C’est la raison pour laquelle fut organisé les 18 et 19 mai derniers, un forum consacré à la coopération économique entre la Russie et les pays du « monde islamique » dans la ville de Kazan. La capitale du Tatarstan, située à 800 km à l'est de Moscou, est considérée comme la capitale musulmane de la Russie et a vocation à incarner la coexistence religieuse pacifique en Russie, et à véhiculer l’image d’un pays « multinational ». Dans cette République de la région de la Volga, l’islam est implanté depuis des siècles. Et la population tatare, de confession musulmane, constitue la première minorité à l'échelle du pays.

Avec cette grande réunion, qui fut un véritable succès sur le plan politique, diplomatique et économique, c’est l’opération de séduction russe vis-à-vis du monde musulman, qui a commencé bien avant la guerre en Ukraine mais qui se poursuit d’autant plus que la Russie est aujourd’hui coupée de l’Occident. C’est aussi une grande partie de ce fameux « Sud global » que Moscou entend capter.

Une Russie toujours incontournable au Moyen-Orient

Il y a quelques semaines, la Ligue Arabe a réintégré la Syrie après 11 années de suspension. Le 19 mai dernier, Bachar el-Assad était donc à Riyad pour la réunion de la Ligue Arabe. L’isolation de la Syrie sur le plan régional est donc officiellement terminée.

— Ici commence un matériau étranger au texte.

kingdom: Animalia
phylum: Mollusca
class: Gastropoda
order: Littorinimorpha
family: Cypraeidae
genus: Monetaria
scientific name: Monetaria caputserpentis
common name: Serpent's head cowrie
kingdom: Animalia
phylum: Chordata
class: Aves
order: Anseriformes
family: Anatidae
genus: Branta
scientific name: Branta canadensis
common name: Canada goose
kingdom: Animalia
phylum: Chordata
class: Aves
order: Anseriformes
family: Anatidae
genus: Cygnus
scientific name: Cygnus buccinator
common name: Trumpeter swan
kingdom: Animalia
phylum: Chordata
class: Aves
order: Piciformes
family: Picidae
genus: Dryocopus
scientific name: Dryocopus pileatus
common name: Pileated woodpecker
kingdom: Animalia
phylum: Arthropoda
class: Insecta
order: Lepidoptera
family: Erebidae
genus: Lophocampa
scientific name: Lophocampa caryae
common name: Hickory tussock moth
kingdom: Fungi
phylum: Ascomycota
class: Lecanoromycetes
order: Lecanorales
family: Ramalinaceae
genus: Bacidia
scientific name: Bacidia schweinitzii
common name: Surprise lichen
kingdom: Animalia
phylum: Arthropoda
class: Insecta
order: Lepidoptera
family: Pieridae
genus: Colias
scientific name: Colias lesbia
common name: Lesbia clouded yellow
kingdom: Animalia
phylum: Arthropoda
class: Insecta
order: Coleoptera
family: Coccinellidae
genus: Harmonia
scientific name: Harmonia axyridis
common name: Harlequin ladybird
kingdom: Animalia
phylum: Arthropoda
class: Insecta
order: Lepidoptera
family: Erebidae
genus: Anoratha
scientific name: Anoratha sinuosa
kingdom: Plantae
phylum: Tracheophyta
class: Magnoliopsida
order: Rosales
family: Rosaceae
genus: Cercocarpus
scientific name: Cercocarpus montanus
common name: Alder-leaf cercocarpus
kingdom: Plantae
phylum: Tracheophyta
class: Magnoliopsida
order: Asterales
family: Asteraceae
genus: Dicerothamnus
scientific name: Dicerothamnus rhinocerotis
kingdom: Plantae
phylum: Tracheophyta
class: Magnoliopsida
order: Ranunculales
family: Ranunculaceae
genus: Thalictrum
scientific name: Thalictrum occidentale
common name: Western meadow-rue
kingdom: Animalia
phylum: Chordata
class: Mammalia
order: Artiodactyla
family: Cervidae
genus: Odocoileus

C’est une victoire pour la Syrie mais également pour l’Arabie Saoudite de Mohammed ben Salman qui ambitionne et s’affirme comme un acteur majeur dans la région. Or c’est aussi, il faut le souligner, une victoire de la Russie. Car hormis le poids du prince héritier saoudien, grand partenaire, on l’a vu, du maître du Kremlin, il ne faut pas oublier le rôle crucial des diplomates russes. Car avec leurs homologues et alliés de poids de la scène arabe comme les Algériens, les Égyptiens et les Émiratis (Les EAU étant le premier pays arabe à avoir rétabli son ambassade à Damas), les hommes du ministre russe des Affaires étrangères, Sergueï Lavrov, n’ont cessé d’œuvrer, depuis des années à ce dénouement diplomatique.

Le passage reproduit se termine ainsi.